| Task |
Lines from the line with "M249 158 621 201" to the line with "M30 501 78 568" in the entries below, and only those, must be output exactly, with both ends included.

Data supplied: Begin

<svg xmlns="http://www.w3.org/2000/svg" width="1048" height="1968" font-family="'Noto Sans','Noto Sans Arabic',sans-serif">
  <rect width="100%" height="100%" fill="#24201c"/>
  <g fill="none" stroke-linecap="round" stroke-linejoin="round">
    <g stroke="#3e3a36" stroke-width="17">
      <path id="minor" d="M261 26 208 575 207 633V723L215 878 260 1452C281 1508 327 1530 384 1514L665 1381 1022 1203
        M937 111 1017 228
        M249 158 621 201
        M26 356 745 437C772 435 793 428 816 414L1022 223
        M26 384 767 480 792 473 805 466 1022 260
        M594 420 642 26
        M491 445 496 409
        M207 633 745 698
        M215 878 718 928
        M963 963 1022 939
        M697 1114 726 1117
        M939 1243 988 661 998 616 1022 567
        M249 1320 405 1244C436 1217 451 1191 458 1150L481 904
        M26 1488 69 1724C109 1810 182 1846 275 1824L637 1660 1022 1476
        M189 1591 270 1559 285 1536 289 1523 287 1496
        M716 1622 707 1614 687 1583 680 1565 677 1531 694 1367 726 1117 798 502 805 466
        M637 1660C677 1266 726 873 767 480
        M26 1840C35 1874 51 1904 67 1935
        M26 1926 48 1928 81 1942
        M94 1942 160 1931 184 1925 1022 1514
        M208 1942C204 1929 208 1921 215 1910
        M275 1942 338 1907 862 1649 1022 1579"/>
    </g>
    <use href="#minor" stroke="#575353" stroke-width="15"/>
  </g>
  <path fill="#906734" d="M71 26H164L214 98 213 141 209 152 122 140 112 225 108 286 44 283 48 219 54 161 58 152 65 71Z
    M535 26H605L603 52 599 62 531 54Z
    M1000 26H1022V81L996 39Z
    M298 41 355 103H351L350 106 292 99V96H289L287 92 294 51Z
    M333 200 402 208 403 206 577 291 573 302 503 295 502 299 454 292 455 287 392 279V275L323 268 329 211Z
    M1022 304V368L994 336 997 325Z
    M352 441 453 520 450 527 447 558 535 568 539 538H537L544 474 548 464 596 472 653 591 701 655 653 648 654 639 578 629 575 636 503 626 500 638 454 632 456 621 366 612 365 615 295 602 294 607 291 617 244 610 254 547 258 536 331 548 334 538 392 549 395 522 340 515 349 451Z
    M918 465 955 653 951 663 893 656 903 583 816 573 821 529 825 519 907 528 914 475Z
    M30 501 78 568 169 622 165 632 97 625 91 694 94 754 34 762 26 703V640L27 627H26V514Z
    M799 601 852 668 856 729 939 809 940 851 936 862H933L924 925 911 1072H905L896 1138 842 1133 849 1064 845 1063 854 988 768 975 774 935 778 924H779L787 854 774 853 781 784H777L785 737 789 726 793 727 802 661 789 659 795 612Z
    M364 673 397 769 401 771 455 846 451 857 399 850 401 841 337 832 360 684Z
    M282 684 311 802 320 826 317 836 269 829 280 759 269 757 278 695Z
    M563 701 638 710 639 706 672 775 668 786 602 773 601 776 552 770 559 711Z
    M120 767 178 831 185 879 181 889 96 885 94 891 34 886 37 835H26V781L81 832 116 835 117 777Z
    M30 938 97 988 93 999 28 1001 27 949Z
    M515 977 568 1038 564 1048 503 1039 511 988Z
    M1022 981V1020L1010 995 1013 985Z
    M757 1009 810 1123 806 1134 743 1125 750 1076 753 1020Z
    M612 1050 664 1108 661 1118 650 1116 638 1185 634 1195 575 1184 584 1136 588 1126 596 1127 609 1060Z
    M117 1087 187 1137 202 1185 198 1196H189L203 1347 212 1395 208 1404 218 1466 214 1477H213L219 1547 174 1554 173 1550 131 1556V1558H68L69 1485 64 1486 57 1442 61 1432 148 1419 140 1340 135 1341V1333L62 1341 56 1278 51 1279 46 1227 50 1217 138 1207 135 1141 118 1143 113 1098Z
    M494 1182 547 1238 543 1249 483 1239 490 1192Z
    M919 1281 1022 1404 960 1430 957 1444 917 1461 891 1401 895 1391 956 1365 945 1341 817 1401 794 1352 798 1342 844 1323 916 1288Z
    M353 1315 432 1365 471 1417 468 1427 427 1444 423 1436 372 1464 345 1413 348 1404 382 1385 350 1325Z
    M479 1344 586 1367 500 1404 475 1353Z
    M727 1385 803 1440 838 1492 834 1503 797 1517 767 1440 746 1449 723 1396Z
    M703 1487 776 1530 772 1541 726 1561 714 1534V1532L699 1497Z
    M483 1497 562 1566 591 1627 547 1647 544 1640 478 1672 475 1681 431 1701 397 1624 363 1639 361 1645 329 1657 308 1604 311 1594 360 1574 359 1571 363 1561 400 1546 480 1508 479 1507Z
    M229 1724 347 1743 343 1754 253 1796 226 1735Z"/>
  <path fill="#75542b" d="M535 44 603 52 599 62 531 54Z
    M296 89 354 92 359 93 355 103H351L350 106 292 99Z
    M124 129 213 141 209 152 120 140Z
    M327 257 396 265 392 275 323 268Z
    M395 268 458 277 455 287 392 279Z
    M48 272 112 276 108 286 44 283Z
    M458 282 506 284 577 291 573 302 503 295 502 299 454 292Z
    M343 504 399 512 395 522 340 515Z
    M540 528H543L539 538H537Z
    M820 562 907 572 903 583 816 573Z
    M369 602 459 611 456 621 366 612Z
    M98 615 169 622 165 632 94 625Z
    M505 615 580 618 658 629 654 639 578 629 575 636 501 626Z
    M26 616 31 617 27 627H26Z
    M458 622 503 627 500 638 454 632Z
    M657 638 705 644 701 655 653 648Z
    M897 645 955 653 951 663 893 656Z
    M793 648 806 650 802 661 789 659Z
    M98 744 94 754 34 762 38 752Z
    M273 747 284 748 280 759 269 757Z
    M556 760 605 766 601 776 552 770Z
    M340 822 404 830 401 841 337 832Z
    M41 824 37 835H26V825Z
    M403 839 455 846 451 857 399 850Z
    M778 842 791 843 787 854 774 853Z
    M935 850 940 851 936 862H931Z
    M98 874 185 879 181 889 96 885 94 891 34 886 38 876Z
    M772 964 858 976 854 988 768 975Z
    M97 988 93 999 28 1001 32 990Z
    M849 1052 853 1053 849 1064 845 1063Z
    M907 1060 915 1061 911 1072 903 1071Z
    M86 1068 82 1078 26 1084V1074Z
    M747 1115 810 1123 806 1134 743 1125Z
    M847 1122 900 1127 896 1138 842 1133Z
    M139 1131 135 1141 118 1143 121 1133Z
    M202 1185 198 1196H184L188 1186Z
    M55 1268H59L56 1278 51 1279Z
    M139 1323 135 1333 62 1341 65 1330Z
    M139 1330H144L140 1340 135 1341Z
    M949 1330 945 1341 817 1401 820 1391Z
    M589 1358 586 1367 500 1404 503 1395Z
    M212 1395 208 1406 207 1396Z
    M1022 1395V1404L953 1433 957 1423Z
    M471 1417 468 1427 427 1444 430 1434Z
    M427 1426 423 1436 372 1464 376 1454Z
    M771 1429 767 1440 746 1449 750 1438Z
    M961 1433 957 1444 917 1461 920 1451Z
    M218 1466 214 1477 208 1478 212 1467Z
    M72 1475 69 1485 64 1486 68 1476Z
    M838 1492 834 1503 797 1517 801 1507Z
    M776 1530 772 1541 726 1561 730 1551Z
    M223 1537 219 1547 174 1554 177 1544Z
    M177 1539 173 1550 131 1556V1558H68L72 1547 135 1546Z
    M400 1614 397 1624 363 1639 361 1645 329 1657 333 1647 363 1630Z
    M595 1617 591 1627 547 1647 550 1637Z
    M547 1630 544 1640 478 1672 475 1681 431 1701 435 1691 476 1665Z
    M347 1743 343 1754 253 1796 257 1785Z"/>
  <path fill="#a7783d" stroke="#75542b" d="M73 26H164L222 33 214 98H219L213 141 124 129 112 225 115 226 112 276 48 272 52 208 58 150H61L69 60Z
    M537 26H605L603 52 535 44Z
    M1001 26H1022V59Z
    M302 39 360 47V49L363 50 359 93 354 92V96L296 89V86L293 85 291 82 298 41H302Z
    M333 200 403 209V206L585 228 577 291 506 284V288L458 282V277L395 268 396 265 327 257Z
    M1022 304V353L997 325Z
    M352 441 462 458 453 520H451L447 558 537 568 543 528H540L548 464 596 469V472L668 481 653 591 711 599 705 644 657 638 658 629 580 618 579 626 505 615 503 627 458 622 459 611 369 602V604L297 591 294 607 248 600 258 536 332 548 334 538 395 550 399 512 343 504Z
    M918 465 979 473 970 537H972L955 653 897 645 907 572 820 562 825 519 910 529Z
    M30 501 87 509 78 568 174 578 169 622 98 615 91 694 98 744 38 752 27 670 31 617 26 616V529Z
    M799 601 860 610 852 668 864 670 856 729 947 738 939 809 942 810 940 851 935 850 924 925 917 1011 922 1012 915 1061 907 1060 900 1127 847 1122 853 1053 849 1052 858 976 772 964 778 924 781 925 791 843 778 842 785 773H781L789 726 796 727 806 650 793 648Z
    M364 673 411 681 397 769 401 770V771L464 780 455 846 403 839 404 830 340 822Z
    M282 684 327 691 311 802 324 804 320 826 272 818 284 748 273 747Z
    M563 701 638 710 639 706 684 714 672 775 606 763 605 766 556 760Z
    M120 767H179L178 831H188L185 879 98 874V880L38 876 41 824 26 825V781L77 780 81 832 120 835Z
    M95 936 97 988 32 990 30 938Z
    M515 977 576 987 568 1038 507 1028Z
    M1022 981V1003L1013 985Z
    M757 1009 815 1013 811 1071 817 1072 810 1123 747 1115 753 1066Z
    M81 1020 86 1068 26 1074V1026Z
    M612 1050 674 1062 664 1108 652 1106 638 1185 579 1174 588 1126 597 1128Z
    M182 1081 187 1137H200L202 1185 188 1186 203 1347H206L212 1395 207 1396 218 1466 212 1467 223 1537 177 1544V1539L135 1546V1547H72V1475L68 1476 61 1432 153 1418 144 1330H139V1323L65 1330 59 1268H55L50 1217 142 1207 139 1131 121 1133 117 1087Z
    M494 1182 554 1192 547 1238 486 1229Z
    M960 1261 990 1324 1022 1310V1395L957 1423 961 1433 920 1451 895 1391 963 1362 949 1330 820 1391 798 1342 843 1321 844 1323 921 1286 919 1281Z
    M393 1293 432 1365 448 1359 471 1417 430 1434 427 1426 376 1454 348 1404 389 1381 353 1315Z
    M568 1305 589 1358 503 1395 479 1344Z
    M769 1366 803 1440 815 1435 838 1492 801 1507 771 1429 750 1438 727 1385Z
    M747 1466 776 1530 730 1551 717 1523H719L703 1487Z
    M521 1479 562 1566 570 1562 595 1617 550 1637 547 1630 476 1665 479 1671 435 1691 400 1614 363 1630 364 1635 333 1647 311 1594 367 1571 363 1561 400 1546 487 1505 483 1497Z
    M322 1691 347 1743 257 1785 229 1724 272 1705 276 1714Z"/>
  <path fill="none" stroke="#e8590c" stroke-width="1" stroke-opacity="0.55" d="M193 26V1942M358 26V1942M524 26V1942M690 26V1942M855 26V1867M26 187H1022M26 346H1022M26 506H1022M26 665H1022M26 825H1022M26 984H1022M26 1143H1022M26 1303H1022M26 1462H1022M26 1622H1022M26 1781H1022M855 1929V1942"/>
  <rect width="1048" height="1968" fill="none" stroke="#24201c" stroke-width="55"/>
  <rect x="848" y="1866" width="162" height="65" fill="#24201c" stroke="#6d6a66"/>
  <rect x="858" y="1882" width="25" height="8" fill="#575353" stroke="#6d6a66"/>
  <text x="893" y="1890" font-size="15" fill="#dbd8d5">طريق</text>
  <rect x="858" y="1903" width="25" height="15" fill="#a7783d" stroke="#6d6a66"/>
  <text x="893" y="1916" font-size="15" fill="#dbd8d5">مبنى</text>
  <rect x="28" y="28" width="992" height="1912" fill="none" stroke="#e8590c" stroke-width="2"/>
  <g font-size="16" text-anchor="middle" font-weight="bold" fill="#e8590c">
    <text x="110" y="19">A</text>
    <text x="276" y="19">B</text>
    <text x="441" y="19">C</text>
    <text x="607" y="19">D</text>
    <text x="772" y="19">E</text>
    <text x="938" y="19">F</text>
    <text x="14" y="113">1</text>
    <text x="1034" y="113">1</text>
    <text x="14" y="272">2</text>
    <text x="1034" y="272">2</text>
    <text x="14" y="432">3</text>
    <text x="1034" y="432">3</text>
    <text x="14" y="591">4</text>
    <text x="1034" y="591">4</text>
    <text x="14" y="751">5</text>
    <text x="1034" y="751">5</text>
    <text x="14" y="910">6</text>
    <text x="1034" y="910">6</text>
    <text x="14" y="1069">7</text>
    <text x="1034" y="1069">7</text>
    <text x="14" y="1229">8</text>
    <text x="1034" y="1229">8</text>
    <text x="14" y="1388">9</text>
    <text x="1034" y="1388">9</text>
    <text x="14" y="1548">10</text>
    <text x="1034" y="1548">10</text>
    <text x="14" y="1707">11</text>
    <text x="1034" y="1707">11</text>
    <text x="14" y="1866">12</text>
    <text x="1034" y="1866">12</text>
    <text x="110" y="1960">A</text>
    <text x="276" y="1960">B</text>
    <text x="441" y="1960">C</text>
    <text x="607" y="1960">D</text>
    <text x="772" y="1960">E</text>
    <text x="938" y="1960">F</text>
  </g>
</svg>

Data supplied: End

| Written answer |
        M249 158 621 201
        M26 356 745 437C772 435 793 428 816 414L1022 223
        M26 384 767 480 792 473 805 466 1022 260
        M594 420 642 26
        M491 445 496 409
        M207 633 745 698
        M215 878 718 928
        M963 963 1022 939
        M697 1114 726 1117
        M939 1243 988 661 998 616 1022 567
        M249 1320 405 1244C436 1217 451 1191 458 1150L481 904
        M26 1488 69 1724C109 1810 182 1846 275 1824L637 1660 1022 1476
        M189 1591 270 1559 285 1536 289 1523 287 1496
        M716 1622 707 1614 687 1583 680 1565 677 1531 694 1367 726 1117 798 502 805 466
        M637 1660C677 1266 726 873 767 480
        M26 1840C35 1874 51 1904 67 1935
        M26 1926 48 1928 81 1942
        M94 1942 160 1931 184 1925 1022 1514
        M208 1942C204 1929 208 1921 215 1910
        M275 1942 338 1907 862 1649 1022 1579"/>
    </g>
    <use href="#minor" stroke="#575353" stroke-width="15"/>
  </g>
  <path fill="#906734" d="M71 26H164L214 98 213 141 209 152 122 140 112 225 108 286 44 283 48 219 54 161 58 152 65 71Z
    M535 26H605L603 52 599 62 531 54Z
    M1000 26H1022V81L996 39Z
    M298 41 355 103H351L350 106 292 99V96H289L287 92 294 51Z
    M333 200 402 208 403 206 577 291 573 302 503 295 502 299 454 292 455 287 392 279V275L323 268 329 211Z
    M1022 304V368L994 336 997 325Z
    M352 441 453 520 450 527 447 558 535 568 539 538H537L544 474 548 464 596 472 653 591 701 655 653 648 654 639 578 629 575 636 503 626 500 638 454 632 456 621 366 612 365 615 295 602 294 607 291 617 244 610 254 547 258 536 331 548 334 538 392 549 395 522 340 515 349 451Z
    M918 465 955 653 951 663 893 656 903 583 816 573 821 529 825 519 907 528 914 475Z
    M30 501 78 568 169 622 165 632 97 625 91 694 94 754 34 762 26 703V640L27 627H26V514Z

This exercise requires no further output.